Homework/Classwork = 20%         Quizzes = 35%       Tests/Projects = 45%

Late Work

  • As per the student handbook, work that is turned in late will have 10 points deducted per day late.
  • I will not accept assignments after we have reviewed answers in class.

Attendance/Help Sessions

  • It is important that you be present every day. If you miss a class, it is YOUR responsibility to get your make-up work from me and turn it in promptly.  As stated in the student handbook, you have two days to make up assignments after an absence.  This does not include tests or projects for which you’ve had advance notice.  These are due on the day you return to school.
  • If you need additional help with any aspect of my class, feel free to join my tutoring session on Tuesdays from 3:30—4:30.


A Final Note!

English I HN is an honors level course.  This course is also available in the Program of Studies at the College Preparatory level.  Students earning credit for an Honors level course receive an elevated number of Quality Points for their Grade Point Average.  Students choosing the Honors level course should be aware that this Honors level course will include:

  • Required extension opportunities that are directly related to the Standard Course of Study. This includes additional content beyond that covered in the College Preparatory level.

Collected data entries:
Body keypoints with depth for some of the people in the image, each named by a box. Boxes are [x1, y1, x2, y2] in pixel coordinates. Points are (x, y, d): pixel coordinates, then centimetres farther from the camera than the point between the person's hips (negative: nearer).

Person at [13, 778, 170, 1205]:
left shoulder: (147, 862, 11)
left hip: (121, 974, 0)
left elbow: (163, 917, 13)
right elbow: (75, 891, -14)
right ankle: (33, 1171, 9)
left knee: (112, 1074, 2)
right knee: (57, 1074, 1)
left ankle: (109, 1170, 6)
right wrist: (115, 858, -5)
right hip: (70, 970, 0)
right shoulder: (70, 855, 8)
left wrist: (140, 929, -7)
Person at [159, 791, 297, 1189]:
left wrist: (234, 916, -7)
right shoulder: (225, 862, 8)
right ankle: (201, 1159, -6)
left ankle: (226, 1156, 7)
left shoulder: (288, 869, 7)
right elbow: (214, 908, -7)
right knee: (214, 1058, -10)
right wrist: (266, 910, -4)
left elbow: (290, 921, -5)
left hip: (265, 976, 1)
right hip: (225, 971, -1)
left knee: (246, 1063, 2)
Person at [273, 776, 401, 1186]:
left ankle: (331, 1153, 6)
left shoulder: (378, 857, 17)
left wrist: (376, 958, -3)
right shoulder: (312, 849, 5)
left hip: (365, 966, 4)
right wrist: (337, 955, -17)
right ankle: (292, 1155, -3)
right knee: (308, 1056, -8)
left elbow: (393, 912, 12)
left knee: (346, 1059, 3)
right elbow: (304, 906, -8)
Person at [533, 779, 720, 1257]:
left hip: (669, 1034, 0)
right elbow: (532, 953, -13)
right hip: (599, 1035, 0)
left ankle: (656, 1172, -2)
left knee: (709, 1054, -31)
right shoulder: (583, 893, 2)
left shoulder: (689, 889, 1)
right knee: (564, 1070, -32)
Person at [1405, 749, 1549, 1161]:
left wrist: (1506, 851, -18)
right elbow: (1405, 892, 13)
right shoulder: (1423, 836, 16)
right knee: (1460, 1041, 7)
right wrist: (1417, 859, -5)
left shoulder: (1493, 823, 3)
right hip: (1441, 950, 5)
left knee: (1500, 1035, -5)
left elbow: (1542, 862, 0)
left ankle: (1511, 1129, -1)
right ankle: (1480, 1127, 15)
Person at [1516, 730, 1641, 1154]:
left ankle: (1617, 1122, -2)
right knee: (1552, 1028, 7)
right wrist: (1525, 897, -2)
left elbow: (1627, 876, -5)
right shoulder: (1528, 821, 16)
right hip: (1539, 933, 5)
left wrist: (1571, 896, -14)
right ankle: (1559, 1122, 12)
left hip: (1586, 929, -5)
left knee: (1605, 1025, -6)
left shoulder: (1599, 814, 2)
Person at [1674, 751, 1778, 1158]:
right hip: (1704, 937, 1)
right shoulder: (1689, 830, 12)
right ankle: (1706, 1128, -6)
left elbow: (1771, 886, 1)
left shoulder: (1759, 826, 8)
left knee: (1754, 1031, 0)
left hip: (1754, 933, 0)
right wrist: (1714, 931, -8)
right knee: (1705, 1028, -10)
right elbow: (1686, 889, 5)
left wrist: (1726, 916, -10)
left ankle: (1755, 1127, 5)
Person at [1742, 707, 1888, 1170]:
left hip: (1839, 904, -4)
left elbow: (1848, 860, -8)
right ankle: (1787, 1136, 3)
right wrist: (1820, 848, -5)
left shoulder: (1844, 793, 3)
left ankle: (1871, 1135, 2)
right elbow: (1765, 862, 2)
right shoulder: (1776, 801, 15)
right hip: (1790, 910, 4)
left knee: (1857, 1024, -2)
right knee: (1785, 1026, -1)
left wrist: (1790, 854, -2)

#### [REQUIRED WORK]
Please explain, in one to three sentences, why the two-day make-up period described in the class policy excerpt does not cover certain tests or projects, and when those are due instead. The rows have no role in this exercise.

#### [PROBLEM SOLUTION]
The two-day window does not cover tests or projects because students have had advance notice of them. Those are due on the day the student returns to school.